Flower growers fear tough times amid Covid restrictions

Flower growers fear tough times amid Covid restrictions

Subhash Rajta

tribune news service

Shimla, April 21

A week-long lockdown announced by the Delhi Government and restrictions on gatherings at weddings have caused panic among flower growers of the state. They suffered huge losses last year on account of lockdowns and strict restrictions on weddings and other functions. With the pandemic going out of control, they feel they are in for a tough time yet again. “Last year, I suffered losses over Rs 20 lakh. The situation looks equally grim this time too, with governments starting to impose lockdowns and restrictions on functions,” said Pyare Lal, a veteran flower grower from Mahog village, known as flower village, in Chail, around 30 km from Shimla.

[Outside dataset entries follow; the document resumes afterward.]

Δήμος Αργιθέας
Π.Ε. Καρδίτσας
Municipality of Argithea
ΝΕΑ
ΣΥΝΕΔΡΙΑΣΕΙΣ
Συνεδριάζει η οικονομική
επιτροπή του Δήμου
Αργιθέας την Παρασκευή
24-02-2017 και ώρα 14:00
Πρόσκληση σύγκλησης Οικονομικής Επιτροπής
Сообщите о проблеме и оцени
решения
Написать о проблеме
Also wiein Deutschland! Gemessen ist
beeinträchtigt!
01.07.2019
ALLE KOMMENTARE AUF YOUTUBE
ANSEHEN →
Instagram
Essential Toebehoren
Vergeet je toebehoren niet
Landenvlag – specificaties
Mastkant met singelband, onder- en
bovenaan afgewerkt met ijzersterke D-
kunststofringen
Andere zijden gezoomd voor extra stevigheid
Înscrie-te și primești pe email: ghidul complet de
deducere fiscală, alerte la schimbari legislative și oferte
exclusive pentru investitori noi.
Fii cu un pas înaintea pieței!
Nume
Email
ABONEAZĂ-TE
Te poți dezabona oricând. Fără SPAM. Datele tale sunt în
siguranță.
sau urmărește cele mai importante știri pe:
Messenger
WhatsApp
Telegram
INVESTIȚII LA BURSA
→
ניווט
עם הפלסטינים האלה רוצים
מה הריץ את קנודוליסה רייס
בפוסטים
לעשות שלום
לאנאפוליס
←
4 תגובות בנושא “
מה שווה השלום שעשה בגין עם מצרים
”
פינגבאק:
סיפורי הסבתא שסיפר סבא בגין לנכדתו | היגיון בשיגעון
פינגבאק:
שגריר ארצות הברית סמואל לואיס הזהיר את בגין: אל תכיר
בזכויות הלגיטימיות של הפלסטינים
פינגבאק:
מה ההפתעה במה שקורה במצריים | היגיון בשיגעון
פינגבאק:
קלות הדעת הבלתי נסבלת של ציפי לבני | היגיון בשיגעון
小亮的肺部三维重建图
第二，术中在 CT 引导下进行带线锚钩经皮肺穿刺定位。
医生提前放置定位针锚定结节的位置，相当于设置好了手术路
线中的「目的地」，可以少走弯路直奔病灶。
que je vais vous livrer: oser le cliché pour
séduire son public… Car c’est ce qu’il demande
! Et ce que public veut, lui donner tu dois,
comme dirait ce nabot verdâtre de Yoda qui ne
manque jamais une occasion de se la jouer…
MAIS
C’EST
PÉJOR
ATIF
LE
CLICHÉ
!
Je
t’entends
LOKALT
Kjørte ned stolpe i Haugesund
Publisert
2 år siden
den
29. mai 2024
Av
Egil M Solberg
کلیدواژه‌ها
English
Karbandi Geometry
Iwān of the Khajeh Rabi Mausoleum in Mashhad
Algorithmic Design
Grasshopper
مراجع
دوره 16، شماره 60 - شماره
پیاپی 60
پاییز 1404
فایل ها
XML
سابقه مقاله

Produce sold in Delhi’s Gazipur mandi

The flower growers have to market their produce in Delhi's famous Gazipur Flower Mandi. From there, flowers are transported to different parts of the country.

The flower growers have to market their produce in Delhi’s famous Gazipur Flower Mandi. From there, flowers are transported to different parts of the country. “Besides lockdown in Delhi, the restrictions on weddings, places of worship hamper our business. If only 50 people are going to be invited for weddings, who is going to bother to buy flowers for decoration. We are so dependant on weddings that we plant and harvest flowers according to the wedding season,” he said.

Kuldeep Singh, another grower from the area, said, “After losing money last year, we were looking forward to the coming wedding season to recover a part of our losses. However, restrictions on weddings and other functions are back and we are back where we were last year.”

“If the restrictions continue, the flower industry will be ruined. And we can’t even expect any support from the government, given what happened last year. Our losses were in lakhs of rupees and financial assistance we received was only a few thousands,” he said.

So disappointed are these growers that they are thinking of or beginning to switch over to crop cultivation or other businesses. “We don’t know for how long the pandemic will extend. So, I have planted over 200 apple plants this time” said Pyare Lal.

Ram Gopal, a flower grower in Jubbarhati, shares the concern expressed by the duo but isn’t as worried as they are. “We grow exotic vegetables, mainly red and yellow capsicums, along with flowers. While people may stop buying flowers, they will continue to buy these vegetables, more so because these are seen as immunity boosters. So, we can make up for some losses we suffer in the flower business through these vegetables,” he said.